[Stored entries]
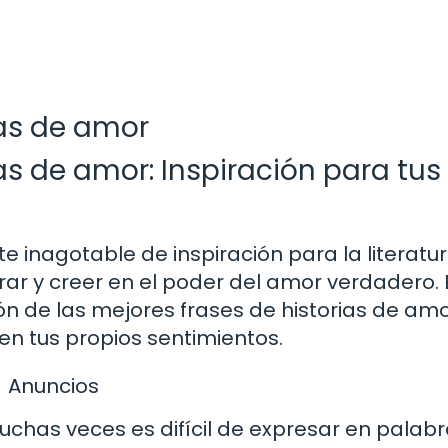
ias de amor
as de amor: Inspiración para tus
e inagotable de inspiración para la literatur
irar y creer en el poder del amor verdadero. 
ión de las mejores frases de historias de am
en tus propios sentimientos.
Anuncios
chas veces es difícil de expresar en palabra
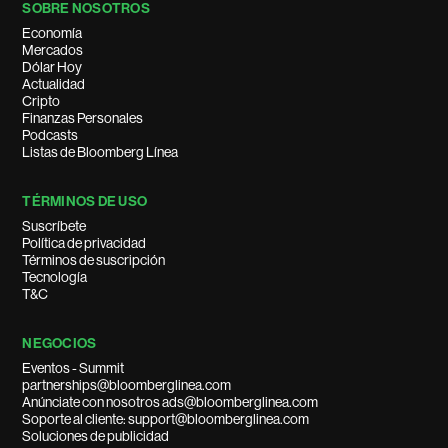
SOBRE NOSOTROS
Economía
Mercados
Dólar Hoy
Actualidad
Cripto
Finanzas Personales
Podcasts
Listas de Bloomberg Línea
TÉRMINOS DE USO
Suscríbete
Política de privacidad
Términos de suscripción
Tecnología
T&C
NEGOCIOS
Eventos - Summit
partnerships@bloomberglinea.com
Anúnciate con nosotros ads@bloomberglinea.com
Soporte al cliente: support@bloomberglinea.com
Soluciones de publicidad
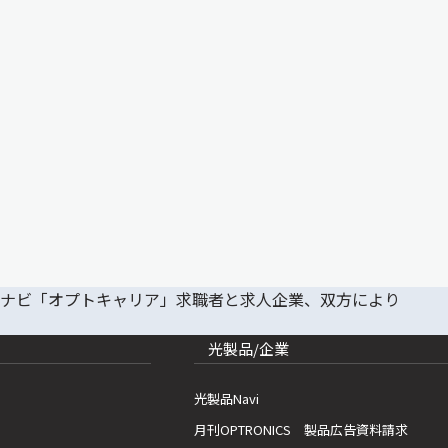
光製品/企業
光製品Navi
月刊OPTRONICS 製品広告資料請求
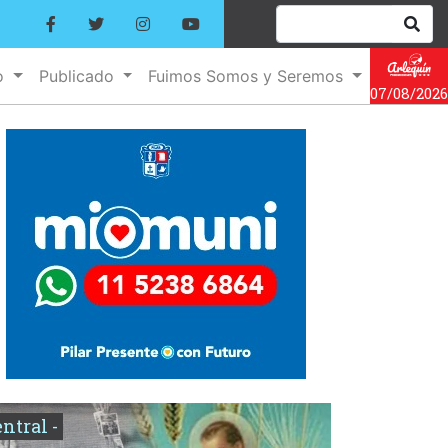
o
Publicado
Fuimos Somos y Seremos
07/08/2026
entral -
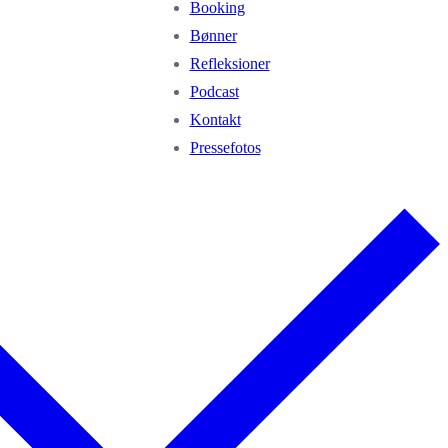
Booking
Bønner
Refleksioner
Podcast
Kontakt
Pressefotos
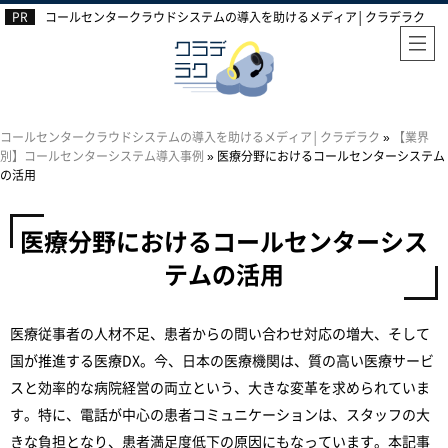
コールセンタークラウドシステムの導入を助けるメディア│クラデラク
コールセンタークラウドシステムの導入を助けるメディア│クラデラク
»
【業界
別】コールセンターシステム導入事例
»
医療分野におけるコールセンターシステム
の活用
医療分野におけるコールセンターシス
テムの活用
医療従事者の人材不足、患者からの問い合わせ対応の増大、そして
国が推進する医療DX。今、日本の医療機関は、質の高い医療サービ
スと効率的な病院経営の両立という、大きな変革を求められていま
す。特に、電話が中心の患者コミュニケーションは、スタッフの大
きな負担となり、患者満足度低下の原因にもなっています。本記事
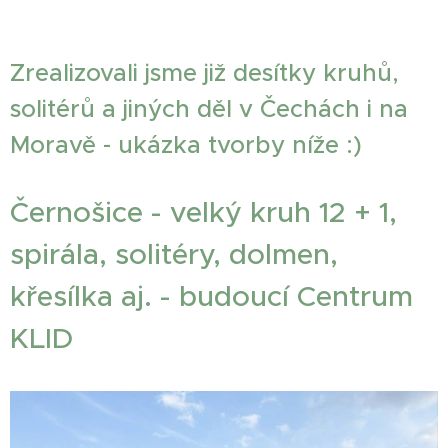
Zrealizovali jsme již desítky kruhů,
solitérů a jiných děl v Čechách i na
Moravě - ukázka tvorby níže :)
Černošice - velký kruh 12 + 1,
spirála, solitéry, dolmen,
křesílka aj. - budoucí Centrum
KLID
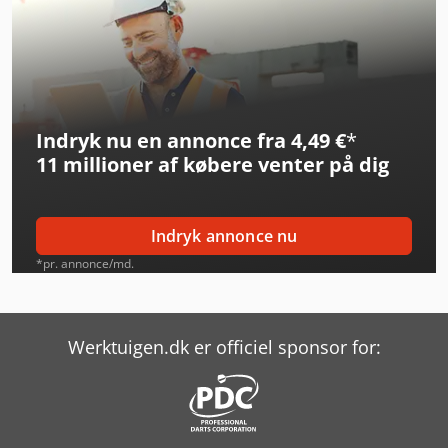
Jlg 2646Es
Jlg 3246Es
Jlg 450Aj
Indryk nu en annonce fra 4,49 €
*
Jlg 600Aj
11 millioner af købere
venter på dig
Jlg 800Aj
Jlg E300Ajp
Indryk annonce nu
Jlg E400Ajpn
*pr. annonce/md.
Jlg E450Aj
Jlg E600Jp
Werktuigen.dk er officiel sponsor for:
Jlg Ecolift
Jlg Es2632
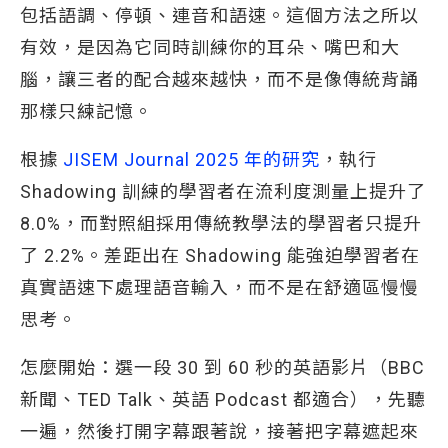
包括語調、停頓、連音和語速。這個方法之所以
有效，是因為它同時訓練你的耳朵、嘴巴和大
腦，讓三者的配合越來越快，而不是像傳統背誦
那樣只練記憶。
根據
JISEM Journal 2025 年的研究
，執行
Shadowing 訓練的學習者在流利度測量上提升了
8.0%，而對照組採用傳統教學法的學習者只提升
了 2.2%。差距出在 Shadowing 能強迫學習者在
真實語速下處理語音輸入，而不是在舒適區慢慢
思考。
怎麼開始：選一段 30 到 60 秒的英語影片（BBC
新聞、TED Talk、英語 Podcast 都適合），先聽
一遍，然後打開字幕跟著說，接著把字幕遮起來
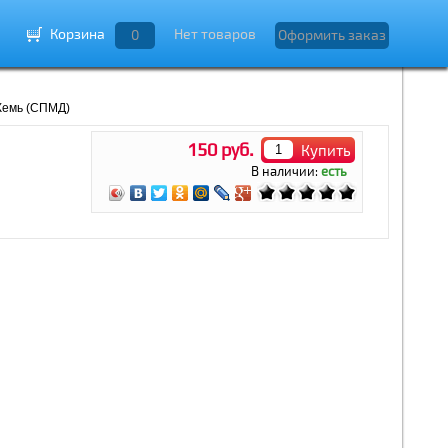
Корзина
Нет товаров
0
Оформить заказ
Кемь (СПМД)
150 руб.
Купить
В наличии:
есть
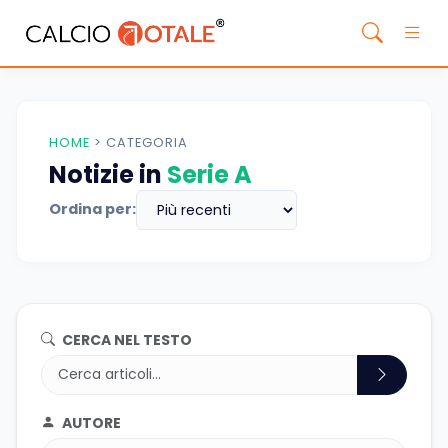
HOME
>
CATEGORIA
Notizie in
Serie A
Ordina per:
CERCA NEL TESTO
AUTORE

* * *

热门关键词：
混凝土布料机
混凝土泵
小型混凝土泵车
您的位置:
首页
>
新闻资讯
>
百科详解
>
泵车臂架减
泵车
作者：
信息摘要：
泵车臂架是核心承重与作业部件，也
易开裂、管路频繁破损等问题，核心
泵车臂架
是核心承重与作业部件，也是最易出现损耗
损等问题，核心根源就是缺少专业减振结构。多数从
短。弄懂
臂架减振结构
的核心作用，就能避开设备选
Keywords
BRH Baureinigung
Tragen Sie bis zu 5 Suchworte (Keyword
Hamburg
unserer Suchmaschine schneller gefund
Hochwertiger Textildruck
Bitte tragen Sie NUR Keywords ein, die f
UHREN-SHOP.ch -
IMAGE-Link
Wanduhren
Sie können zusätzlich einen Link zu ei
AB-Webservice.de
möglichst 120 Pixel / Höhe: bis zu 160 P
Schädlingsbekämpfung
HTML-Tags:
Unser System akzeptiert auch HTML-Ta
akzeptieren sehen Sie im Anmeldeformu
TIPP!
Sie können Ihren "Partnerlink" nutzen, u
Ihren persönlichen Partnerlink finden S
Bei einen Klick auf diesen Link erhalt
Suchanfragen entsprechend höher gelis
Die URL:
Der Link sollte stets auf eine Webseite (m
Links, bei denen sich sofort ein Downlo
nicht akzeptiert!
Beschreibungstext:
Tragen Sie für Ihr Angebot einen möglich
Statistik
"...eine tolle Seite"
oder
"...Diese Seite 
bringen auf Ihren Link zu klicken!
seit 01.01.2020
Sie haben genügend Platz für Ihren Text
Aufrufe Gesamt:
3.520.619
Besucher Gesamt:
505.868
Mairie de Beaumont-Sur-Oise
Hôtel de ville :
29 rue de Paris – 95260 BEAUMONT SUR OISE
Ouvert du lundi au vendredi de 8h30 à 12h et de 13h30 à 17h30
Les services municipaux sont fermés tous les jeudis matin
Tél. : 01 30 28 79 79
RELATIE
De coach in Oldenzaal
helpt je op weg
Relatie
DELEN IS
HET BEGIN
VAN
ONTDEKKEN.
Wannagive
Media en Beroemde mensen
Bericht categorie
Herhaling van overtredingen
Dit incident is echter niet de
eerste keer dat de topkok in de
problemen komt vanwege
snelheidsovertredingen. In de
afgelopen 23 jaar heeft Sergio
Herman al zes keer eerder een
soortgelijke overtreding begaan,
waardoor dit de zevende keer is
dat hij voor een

What the task asks: Out of the preceding entries, pull each line that contains the word "einen".

Response to this task:
Sie können zusätzlich einen Link zu ei
Bei einen Klick auf diesen Link erhalt
Tragen Sie für Ihr Angebot einen möglich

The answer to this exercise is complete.